To be negative for a moment, though, I don't think the characters work.
Thandie Newton's character doesn't work. She's a professional thief, which immediately made me not care about her. In fairness late in the film she does something altruistic and terrifying that's essentially suicide, but given her background for me that merely got her up to zero.
Meanwhile the villains don't work. Oh, they're okay. Dougray Scott was in line to play Wolverine until this film overran and the role ended up going to Hugh Jackman, while the cigar-chopper scene is scary. However they're kind of generic and their plan is the usual action movie placeholder nonsense. We're talking about a finale of electronic transfers and stock options. They're not memorable.
These two factors torpedo the potentially interesting bit of the film, involving a triangle between Cruise, Newton and Scott and is harking back to Hitchcock's Notorious. There's even a racecourse! This is material that could have been electrifying had it been what the movie was all about, but unfortunately in fact it's a sort-of spy film that's not really about spying and it's built around hacked-back action scenes.
Of the supporting cast, Brendan Gleeson seems almost underpowered compared with what I'd have expected of him, but it's always fun to see the great Anthony Hopkins, even in his limited screen time. All the British Isles is represented here, for what it's worth. Gleeson's Irish, Hopkins is Welsh, Newton's English and Scott is Scottish. The international cast also includes Americans, Australians (it was filmed and set there) and a Croatian.

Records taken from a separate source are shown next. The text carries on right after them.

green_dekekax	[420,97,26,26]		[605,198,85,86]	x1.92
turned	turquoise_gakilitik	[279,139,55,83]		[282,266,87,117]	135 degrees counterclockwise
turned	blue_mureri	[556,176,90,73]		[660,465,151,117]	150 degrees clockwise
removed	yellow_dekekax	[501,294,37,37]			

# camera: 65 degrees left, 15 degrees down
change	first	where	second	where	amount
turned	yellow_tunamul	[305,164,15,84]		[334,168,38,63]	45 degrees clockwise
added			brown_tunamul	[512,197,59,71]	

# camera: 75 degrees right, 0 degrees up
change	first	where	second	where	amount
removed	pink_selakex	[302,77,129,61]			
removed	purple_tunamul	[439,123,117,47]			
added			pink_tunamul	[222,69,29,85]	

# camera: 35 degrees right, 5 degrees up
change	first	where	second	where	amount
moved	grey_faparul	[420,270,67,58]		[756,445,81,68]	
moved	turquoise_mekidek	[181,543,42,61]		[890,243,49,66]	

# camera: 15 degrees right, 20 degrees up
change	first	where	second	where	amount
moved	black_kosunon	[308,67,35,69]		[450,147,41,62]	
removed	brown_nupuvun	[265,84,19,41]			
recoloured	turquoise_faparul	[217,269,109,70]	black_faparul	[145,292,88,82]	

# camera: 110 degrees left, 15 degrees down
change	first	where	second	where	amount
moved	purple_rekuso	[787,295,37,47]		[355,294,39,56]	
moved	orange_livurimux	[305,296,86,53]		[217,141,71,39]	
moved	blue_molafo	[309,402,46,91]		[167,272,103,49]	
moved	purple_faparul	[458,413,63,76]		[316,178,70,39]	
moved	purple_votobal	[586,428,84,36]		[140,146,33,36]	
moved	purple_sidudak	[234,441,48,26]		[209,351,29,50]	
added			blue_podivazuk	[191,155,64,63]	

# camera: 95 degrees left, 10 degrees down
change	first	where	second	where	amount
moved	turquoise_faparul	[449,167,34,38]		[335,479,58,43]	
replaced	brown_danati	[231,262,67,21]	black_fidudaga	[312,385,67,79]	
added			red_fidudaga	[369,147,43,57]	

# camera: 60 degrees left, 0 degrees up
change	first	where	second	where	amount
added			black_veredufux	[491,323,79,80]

I thought this was okay, but I'm not applying particularly high standards in saying that. A lot of people hated it and I can see why, since it's essentially a story of uninteresting people playing head games with each other in what's only sometimes an action film. Basically it's mediocre, but it's also watchable if you like watching Tom Cruise exceed expectations (e.g. the early scene on the plane) and having John Woo occasionally blow your mind. "Knife + eye" is always a killer combination, for instance. Just ask Fulci. This morning I had no interest whatsoever in this franchise, but now I wouldn't mind watching the third film and I'm even mildly curious about the fourth. It wasn't as good as a James Bond film, though.
"To go to bed with a man and lie to him? She's a woman. She's got all the training she needs."